B-port celebrates diversity
Published: Tuesday, September 25, 2012
Updated: Tuesday, September 25, 2012 12:09
In its effort to promote cultural diversity and acceptance, the College at Brockport hosted their annual Diversity Day Conference.
The Thursday, Sept. 22 event was dedicated to the respectful exchange of ideas within not only the Brockport cmmunity, but the global community as a whole.
The theme of this year’s conference was spirituality, state and politics.
Nearly a full day’s worth of lectures, panels and workshops were available for more than 1,300 registered attendees.
The list of presenters included both Brockport faculty and a range of guests from other area colleges and local organizations.
The exception to the local company was the keynote speaker, Arsalan Iftikhar.
Iftikhar is an international human rights lawyer, published author and a regular contributor to National Public Radio (NPR) and CNN.com.
He is also a native of Chicago, but that didn’t stop him from connecting with his Brockport audience.
“It’s nice to not be the only Bills fan in the room,” Iftikhar said jokingly. “Growing up in Chicago, people would ask me, ‘Why are you a Bills fan?’ and I would say ‘Because I like sponge candy and losing Superbowls.’”
After a smattering of giggles, Iftikhar got to the heart of his speech, “Diversity and Muslims in Post 9/11 America,” but he didn’t lose his sense of humor or his connection to the audience.
He touched on hate crimes and the widespread fear of people of Arab descent — or, to the ignorant eye, people who simply looked like they were of Arab descent — after the Sept. 11 terrorist attacks.
He discussed the double standard of the applications of the terms “racism” and “terrorism.”
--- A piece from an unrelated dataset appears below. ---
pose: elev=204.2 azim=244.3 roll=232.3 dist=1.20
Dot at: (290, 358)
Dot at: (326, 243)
“You can always take potshots at Muslims and Arabs and get away with it,” Iftikhar said. “This anti-Muslim sentiment and Islamaphobia that has infected our nation has become so ubiquitous that it is now part of our national political discourse.”
After establishing the injustice of the mainstream attitude toward Muslims, Iftikhar turned the focus to the importance of changing that attitude.
He said the protection of the civil rights of one person is the protection of everyone’s civil rights, citing the extrapolation of the 1954 Brown vs. Board of Education case as being responsible for today’s protection against discrimination in the workplace.
“We have to understand that just because we’re not gay or Arab or Muslim or a woman doesn’t mean we don’t have to give a damn about these issues,” Iftikhar said.
After the keynote address, attendees could choose between six different, smaller panels and workshops. Iftikhar joined three Rochester-area religious leaders to discuss the intersection of politics and religion and answer questions in a smaller workshop.
Discussions regarding same-sex marriage and spirituality, religion in the workplace and the Bible and politics were also available during the morning sessions.
During the break between morning and afternoon sessions, BASC provided a multicultural food-tasting in the Union ballroom.
Foods ranging from Tanzanian fish curry to Indian dahl to Irish stovetop ribs were scattered around the ballroom on tables.
Attendees could sample the food while mingling or watching the unique entertainment on stage.
Several dance groups and individual artists performed for an enthusiastic audience.
A cultural showcase was available to view in the Union gallery from 11 a.m. to 2 p.m.
There were representatives of indigenous peoples and community outreach programs, information on study-abroad curriculums as well as a collection of artifacts from around the world.
There were two afternoon sessions, the first from 2 to 3 p.m. and the second from 3:30 to 4:45 p.m.
Presenters spoke and opened dialogue on topics like the role of religion in public schools, religious tolerance from the perspective of a soldier and persecution of Christians in the 21st century.
There was also a viewing of the 2007 film Pariah, followed by discussion.
Polite, inclusive, non-hostile debate seems to be quickly disappearing in a world of ever-widening gaps between people.
Given the cultural, sexual and religious divisions that seem to be taking over on the national, local and even campus level, the Diversity Conference was a beacon of hope, change and a gracious exchange of ideas.
“There is a saying that, in order to walk in someone else’s shoes, you have to take off your own,” Iftikhar said toward the end of his speech. “I encourage you to take off your own shoes and step into someone else’s shoes, and hopefully we all have clean socks.”